热腾腾的烧饼和馄饨一拿上来,江梧便乐呵呵地吃起来。一口混沌,一口烧饼,吃得那叫一个美。
再普通的食物到了她这都成了玉盘珍羞,她觉得玉盘珍羞甚至都比不上这些,就像那些人对她的诋毁,在她的心里掀不起一丝波澜。
沈淮舟本想说点什么安慰她,可瞧她吃得那么香,又觉自己实在是庸人自扰。
肚子咕咕作响,沈淮舟便也学着江梧的样子吃起来,的确很香。
江梧吃得快,嘴边沾了一些汤汁和饼屑,还接连打了几个饱嗝。
江梧眯着眼,一脸享受,“真好啊。”
沈淮舟被她的模样逗笑,拿出帕子递给她擦脸。
江梧笑着接过,探头看了眼身后还在议论的人们,又转向沈淮舟,问:“小郎君,你看看这四周的景象,有何感想?”
沈淮舟恰好吃完,思索片刻后,才道:“太平日久,人物繁阜。斑白之老,不识干戈。”
“人人盼着海晏河清,可世道太平,不是那些人可以随意诋毁的理由。”
沈淮舟目光一寒,拳头紧握于木桌之上,发出“嘎嘎”的声响。
江梧轻拍了拍沈淮舟紧握的拳头,劝慰道:“只要有人,这世上就不缺非议。而那些诋毁我的人,不过是在宣泄我得到,而他们却没得到的无能罢了。”

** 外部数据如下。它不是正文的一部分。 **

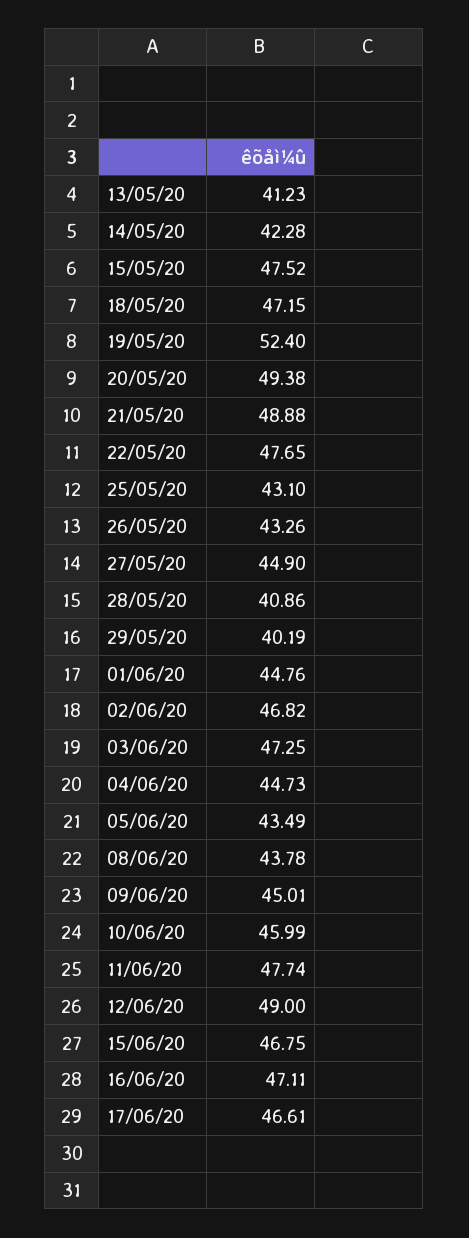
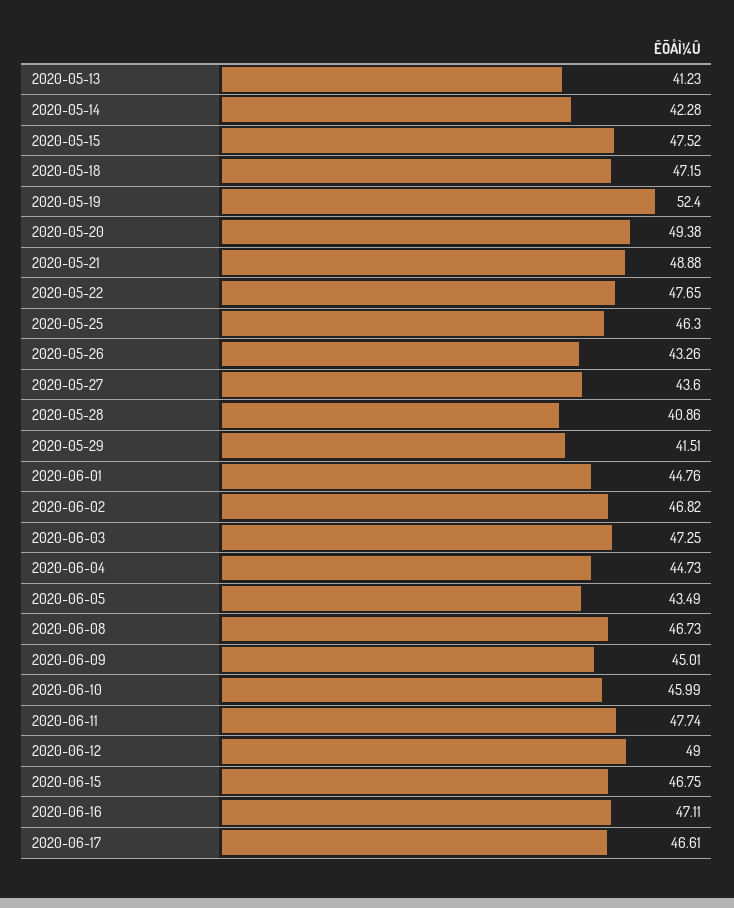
25/05/20: 43.1 -> 46.3
27/05/20: 44.9 -> 43.6
29/05/20: 40.19 -> 41.51
08/06/20: 43.78 -> 46.73

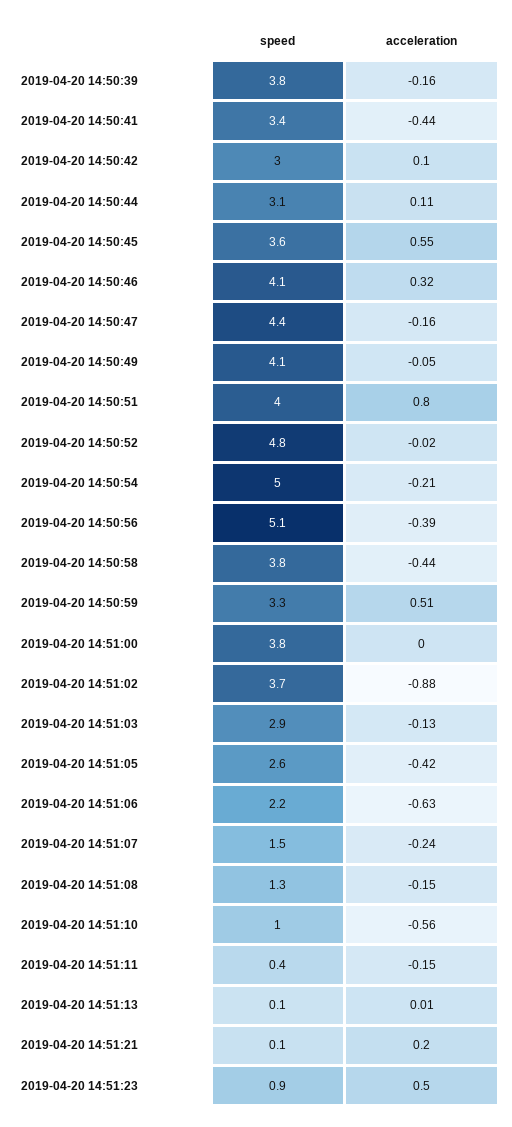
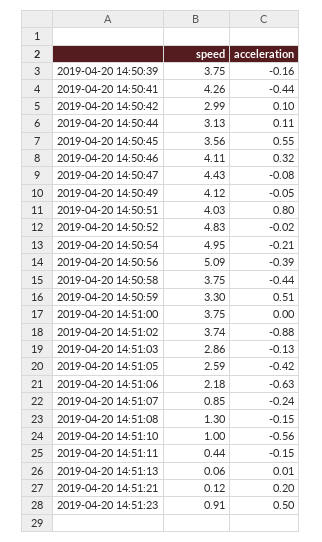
speed, 2019-04-20 14:50:41: 3.4 -> 4.26
acceleration, 2019-04-20 14:50:47: -0.16 -> -0.08
speed, 2019-04-20 14:51:07: 1.5 -> 0.85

“那个说我是女仙娥的”江梧示意沈淮舟坐近点,附耳轻语:“他数度入青楼都被他家娘子给逮个正着,每次都被打的两眼冒花,而他娘子又曾是我的病人。他就是瞧见我给小柳儿他们看诊,心里不痛快,也就能嘴上说说,回家还不是要被他娘子打。”
江梧正了正神色,又道:“我行的端做得正,自然不惧流言。我所做之事,皆是为医者应做之事,不过是与世道不容罢了。”
“我是大夫,又不是高官,还要把人分出个三六九等。若整日执着于那些有的没的,我早就累死了。”
“做想做之事,便无畏其他。”
“你很好。”沈淮舟的语气异常坚定,像是在古井无波的水面上激起了千层浪。
江梧拍拍胸脯,得意地笑着,“我当然很好啦,我可是江梧啊!”
明媚的灯火在她眼中,明媚的笑容在他心中。
他眉心微动,嘴角噙着分明的笑意,目光久久在她的身上流连。
在那一瞬间,沈淮舟好像突然释怀了。
她说沈氏公子不自恃才学,傲而不骄;看似谦逊清醒,实则自困囚笼,伤人伤己。
他曾立志要像父亲一样做一个廉洁清正的好官,忠君爱民。可一朝事变,亲人俱散,沦为戏子,无缘庙堂。
他从未瞧不起戏子的身份,却只恨命运不公,一腔抱负无处施展,亲人罹难无可奈何。十年的沉浮,世人的非议,他早已将曾经那个意气风发的自己锁了起来。